Sunshine is sweet for Swamp Fest
By LOGAN NEILL
Published March 5, 2007
HERNANDO BEACH - As she watched her 5-year-old son, Jared, race around the playground with other kids, Jill Duncan found a nice shady spot underneath an oak tree where she could finish her lunch.
"I'm hoping he tires himself out so we can go home," Duncan said. "He's gotten way too much sugar today."
Indeed, anyone with a sweet tooth had no trouble finding fulfillment Sunday at the Weeki Wachee Swamp Fest. Food vendors hawking such goodies as handmade candy, funnel cake and ice cream struggled to keep up with the surge of festival visitors who flooded Linda Pederson Park on Jenkins Creek.
Sunday's scene was completely opposite from the previous day, when the festival was all but shut down by persistent rain and wind.
"Saturday was a huge disappointment," said festival director Don Fish. "Most of the vendors ended up calling it a day by 2 o'clock. Luckily, once the weather got nice, people decided to come out."
By noon, parking lots around the park were full, forcing visitors to use remote lots on Cortez Boulevard. Once inside, there was lots for festivalgoers to see and do.

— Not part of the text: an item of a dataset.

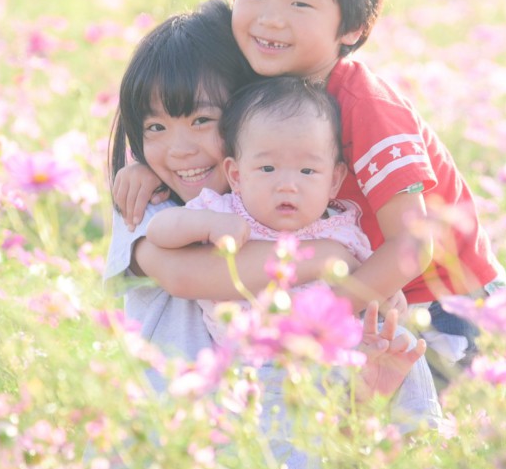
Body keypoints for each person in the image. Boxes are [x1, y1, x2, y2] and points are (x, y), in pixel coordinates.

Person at [118, 0, 506, 381]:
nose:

In addition to continuous live entertainment and live wildlife demonstrations, more than 140 arts-and-crafts booths offered such items as fine pottery and hand-sewn pot holders.
Richard and Linda Trammell stopped by the festival to find gifts to take back to friends and relatives in Pennsylvania later this week. At Patricia D'Angelo's booth, the couple was delighted by a display of inexpensive handmade "redneck" souvenirs.

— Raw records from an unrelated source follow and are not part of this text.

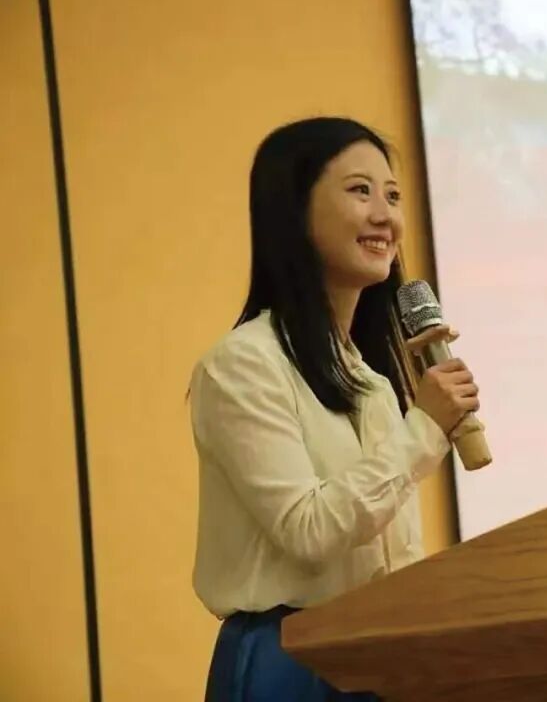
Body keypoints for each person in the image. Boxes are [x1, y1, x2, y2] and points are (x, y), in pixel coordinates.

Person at [188, 117, 479, 701]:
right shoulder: (244, 364)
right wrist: (424, 429)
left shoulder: (370, 380)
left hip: (379, 651)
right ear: (294, 211)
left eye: (392, 196)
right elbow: (309, 531)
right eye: (360, 191)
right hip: (289, 662)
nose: (385, 216)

"My brother's going to love this," said Linda Trammell, holding up a bird feeder fashioned from a broomstick handle and the rubber end of a toilet plunger.

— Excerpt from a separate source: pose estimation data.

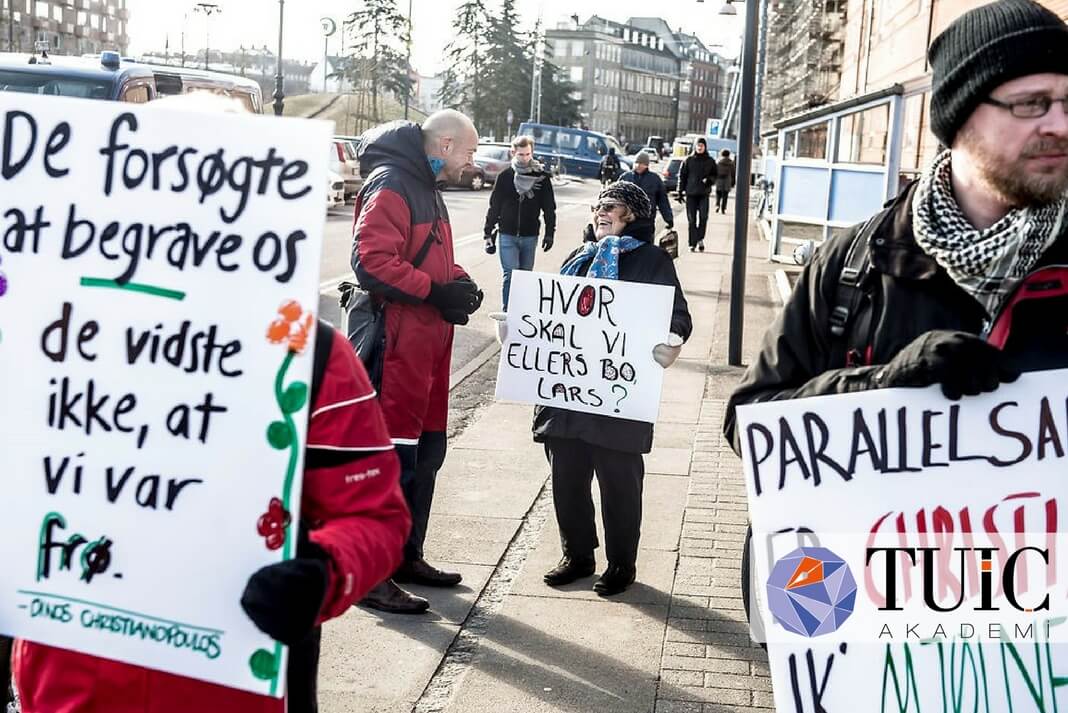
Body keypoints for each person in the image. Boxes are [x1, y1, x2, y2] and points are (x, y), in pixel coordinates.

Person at [724, 0, 1068, 617]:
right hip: (876, 629)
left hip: (1037, 640)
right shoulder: (853, 263)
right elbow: (751, 424)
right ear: (959, 116)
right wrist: (879, 386)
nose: (1060, 125)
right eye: (1031, 104)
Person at [14, 321, 410, 713]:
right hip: (63, 685)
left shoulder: (309, 352)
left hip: (239, 684)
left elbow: (376, 516)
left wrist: (326, 570)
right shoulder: (29, 322)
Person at [351, 109, 484, 614]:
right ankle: (372, 576)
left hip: (426, 348)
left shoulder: (424, 185)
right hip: (398, 346)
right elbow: (371, 261)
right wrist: (435, 291)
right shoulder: (394, 183)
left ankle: (407, 556)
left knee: (424, 458)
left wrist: (459, 281)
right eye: (470, 153)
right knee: (390, 464)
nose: (473, 163)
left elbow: (428, 254)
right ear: (445, 144)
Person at [531, 182, 692, 596]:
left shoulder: (652, 260)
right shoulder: (577, 256)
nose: (600, 212)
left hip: (618, 398)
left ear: (633, 214)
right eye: (597, 206)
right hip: (568, 396)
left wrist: (672, 338)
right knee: (567, 480)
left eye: (610, 206)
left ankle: (622, 563)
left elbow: (678, 313)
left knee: (620, 485)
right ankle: (578, 556)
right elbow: (551, 313)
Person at [483, 135, 557, 310]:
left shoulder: (542, 178)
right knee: (511, 274)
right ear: (513, 153)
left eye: (527, 154)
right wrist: (488, 231)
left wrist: (550, 233)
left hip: (530, 235)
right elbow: (495, 205)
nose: (524, 158)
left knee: (524, 277)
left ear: (532, 153)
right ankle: (508, 313)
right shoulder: (505, 176)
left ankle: (520, 313)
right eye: (521, 154)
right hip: (507, 234)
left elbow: (549, 208)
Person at [620, 151, 675, 232]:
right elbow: (615, 197)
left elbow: (663, 201)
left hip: (647, 220)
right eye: (636, 163)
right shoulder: (626, 177)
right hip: (627, 219)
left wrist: (668, 219)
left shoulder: (655, 179)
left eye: (641, 164)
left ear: (646, 165)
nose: (638, 166)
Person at [677, 137, 716, 252]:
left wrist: (709, 181)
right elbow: (682, 176)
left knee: (703, 218)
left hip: (704, 193)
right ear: (695, 146)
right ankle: (692, 243)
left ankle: (700, 238)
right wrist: (680, 191)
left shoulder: (710, 161)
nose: (700, 147)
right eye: (698, 145)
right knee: (692, 220)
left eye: (702, 146)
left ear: (705, 147)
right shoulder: (688, 160)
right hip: (691, 193)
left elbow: (715, 175)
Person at [714, 149, 736, 214]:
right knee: (725, 196)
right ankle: (723, 208)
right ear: (729, 155)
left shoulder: (718, 162)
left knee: (718, 194)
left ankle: (717, 205)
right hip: (727, 181)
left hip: (719, 180)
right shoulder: (731, 163)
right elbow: (733, 173)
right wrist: (733, 182)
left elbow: (714, 171)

The event, which is sponsored by the Weeki Wachee Area Club, also featured many area environmental groups, including the Gulf Coast Conservancy, the Hernando Audubon Society, the Hernando Native Plant Society, Hernando Environmental Land Protectors and others.
Fish said he didn't know how Saturday's low turnout would affect the festival's proceeds, which are distributed to local charities.
"We plan the festival very carefully every year, and the one thing we can't do anything about is the weather," he said. "All we can do is hope that we don't get hit again next year."